Team Of Experts Discovers 13 Rare Gene Variants Linked Alzheimer Disease

Scientists have found 13 rare variants of genes that are linked to Alzheimer’s disease in a new study. These gene variants have been discovered by experts for the first time. In the study, experts have done a full genetic sequencing of people from 600 families along with those who have been dealing with Alzheimer’s disease. They have looked for rare versions of genes that can lead to the disease. The team of experts has sequenced the genomes of nearly 2247 people in a genome-wide association study (GWAS). At the end of the study, experts have come up with 13 unidentified and rare variants of genes that have been linked to synapse function, neural growth, and neuroplasticity. The lead author of the study, Dmitry Prokopenko from Massachusetts General Hospital’s McCance Center for Brain health has said that the findings of the study have uncovered the next stage of disease-gene breakthrough that has helped experts to observe the entire sequence of the human genome and identify unusual genomic variants. Earlier, it has not been possible to do, said the expert. The findings of the study have been released in Alzheimer’s And dementia- The Journal of the Alzheimer’s Association.
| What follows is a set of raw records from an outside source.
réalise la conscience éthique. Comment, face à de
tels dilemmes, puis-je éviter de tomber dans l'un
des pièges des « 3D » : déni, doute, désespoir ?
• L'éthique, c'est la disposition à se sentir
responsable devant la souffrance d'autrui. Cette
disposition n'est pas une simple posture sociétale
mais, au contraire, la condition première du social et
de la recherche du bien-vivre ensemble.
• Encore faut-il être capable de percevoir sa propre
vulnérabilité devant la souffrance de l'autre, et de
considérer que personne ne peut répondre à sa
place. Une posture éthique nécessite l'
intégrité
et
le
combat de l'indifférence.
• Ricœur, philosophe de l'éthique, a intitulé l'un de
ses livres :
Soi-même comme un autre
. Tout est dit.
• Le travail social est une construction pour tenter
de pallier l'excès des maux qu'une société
The vice-chairperson of Neurology and director of Massachusetts General Hospital’s Genetics and Aging Research Unit, Dr. Rudolph Tanzi has said that finding out rare genomic versions of genes can bring up essential details about the biology of the dreaded disease.  Dr. Rudolph Tanzi as well has been the last author of the GWAS study. He has said that the findings of the study will help experts to study these rare gene variants in the animal models and the findings will help them identify how these rare genomic variants can affect brain function. The authors of the study have said that they need to find out how prevalent these rare gene variants are in the general population. It will help them to assess the risk of developing Alzheimer’s disease. Dr.  Rudolph Tanzi has said that identifying the rare version of genes might prove to be crucial in the history of medical science. He has said that with the findings of the study, the team of experts has been able to create a new model for going further than standard GWAS and links the disease with regular genomic variants.

Health experts have said that there is no one particular type of gene that is responsible for Alzheimer’s disease. However, they are trying to find out and study more about what genomic variations and combinations that might result in the increased risk of the disease. The authors of the study have said that the new study has brought scientists closer to have a full understanding of what it means by finding out more possibilities of the disease. Dr. Rudolph Tanzi has said that these unusual gene variants are hidden dark matter of the human genome. Experts have said that Whole Genome Sequencing (WGS) allows genome-wide analyses to find out rare variants of genes that contribute to the risk of Alzheimer’s disease. Alzheimer’s disease (AD) is one of the most common neurological diseases found across the world. The disease slowly and steadily disrupts the cognitive function of the patients, said the experts. Experts have said that vulnerability to AD can be determined by monogenic and polygenic risk factors, as well as by nature exposure.